Itemized modification records:
+-------+
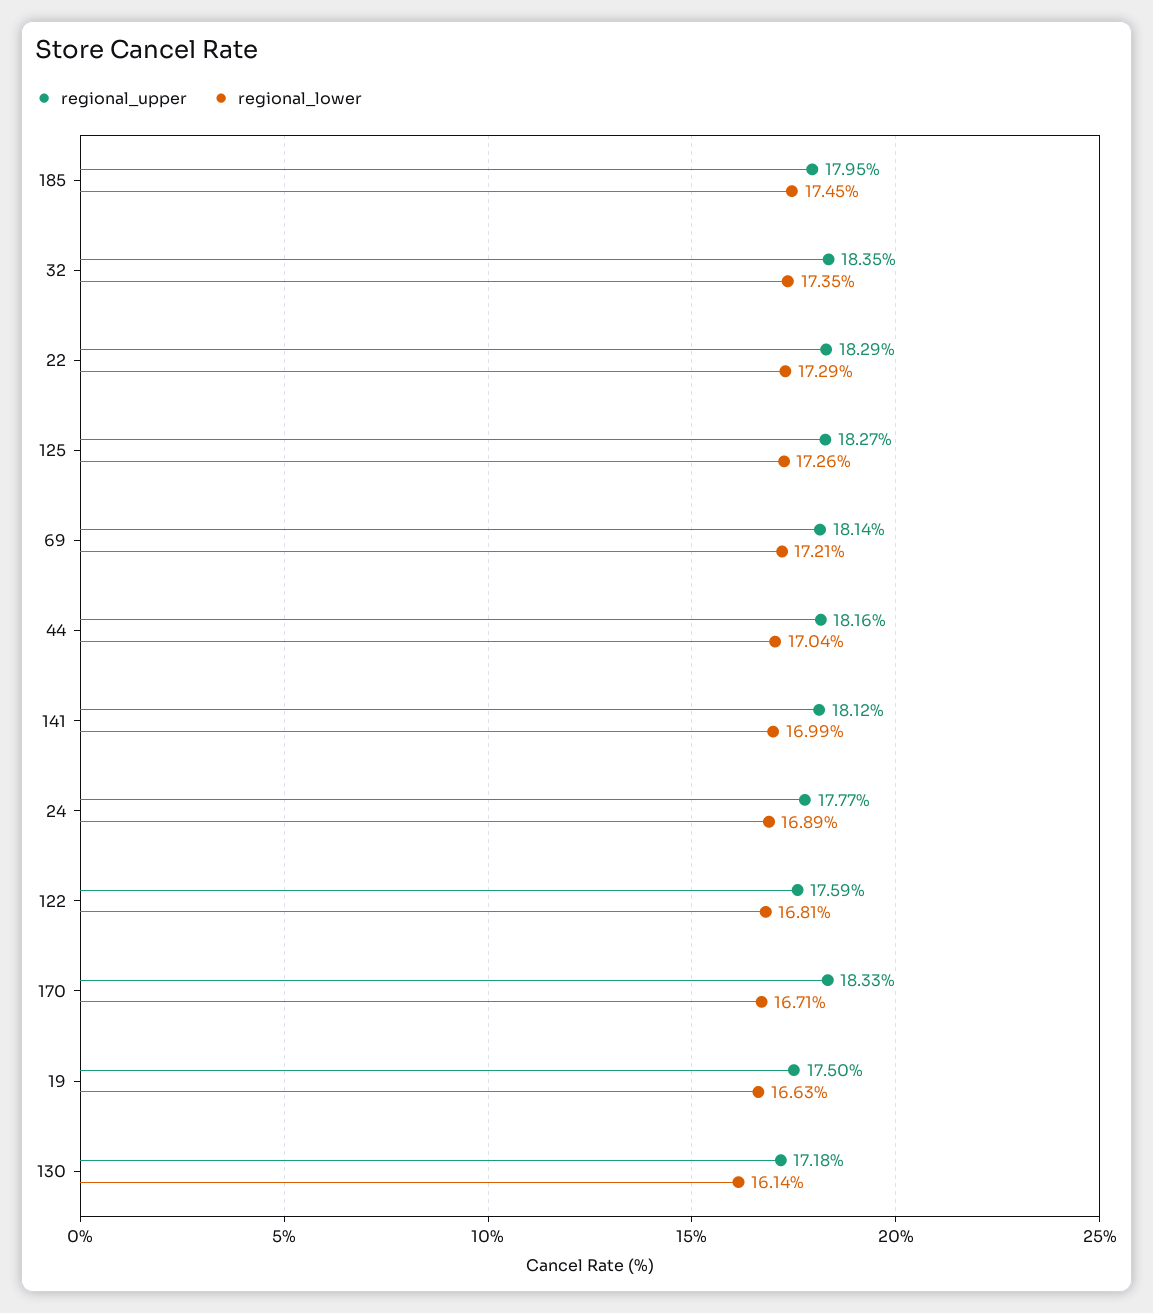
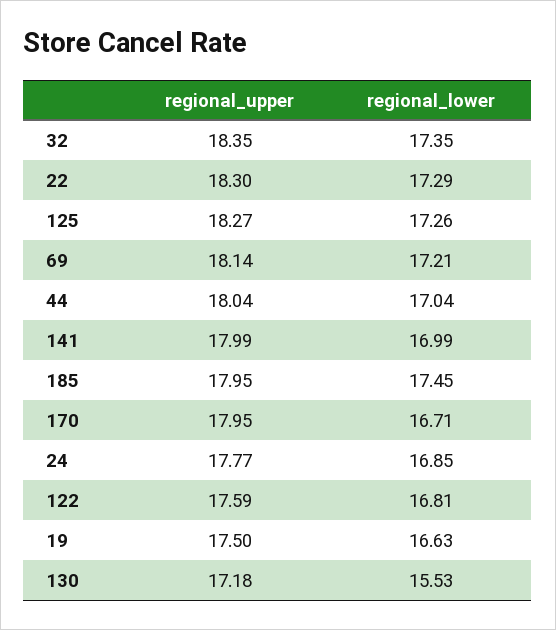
  {
    "regional_upper": {
      "185": 17.95,
      "32": 18.35,
-     "22": 18.29,
+     "22": 18.3,
      "125": 18.27,
      "69": 18.14,
-     "44": 18.16,
+     "44": 18.04,
-     "141": 18.12,
+     "141": 17.99,
      "24": 17.77,
      "122": 17.59,
-     "170": 18.33,
+     "170": 17.95,
      "19": 17.5,
      "130": 17.18
    },
    "regional_lower": {
      "185": 17.45,
      "32": 17.35,
      "22": 17.29,
      "125": 17.26,
      "69": 17.21,
      "44": 17.04,
      "141": 16.99,
-     "24": 16.89,
+     "24": 16.85,
      "122": 16.81,
      "170": 16.71,
      "19": 16.63,
-     "130": 16.14
+     "130": 15.53
    }
  }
+-------+
Every entry should come back exactly as written, only without images.

  {
    "regional_upper": {
      "185": 17.95,
      "32": 18.35,
-     "22": 18.29,
+     "22": 18.3,
      "125": 18.27,
      "69": 18.14,
-     "44": 18.16,
+     "44": 18.04,
-     "141": 18.12,
+     "141": 17.99,
      "24": 17.77,
      "122": 17.59,
-     "170": 18.33,
+     "170": 17.95,
      "19": 17.5,
      "130": 17.18
    },
    "regional_lower": {
      "185": 17.45,
      "32": 17.35,
      "22": 17.29,
      "125": 17.26,
      "69": 17.21,
      "44": 17.04,
      "141": 16.99,
-     "24": 16.89,
+     "24": 16.85,
      "122": 16.81,
      "170": 16.71,
      "19": 16.63,
-     "130": 16.14
+     "130": 15.53
    }
  }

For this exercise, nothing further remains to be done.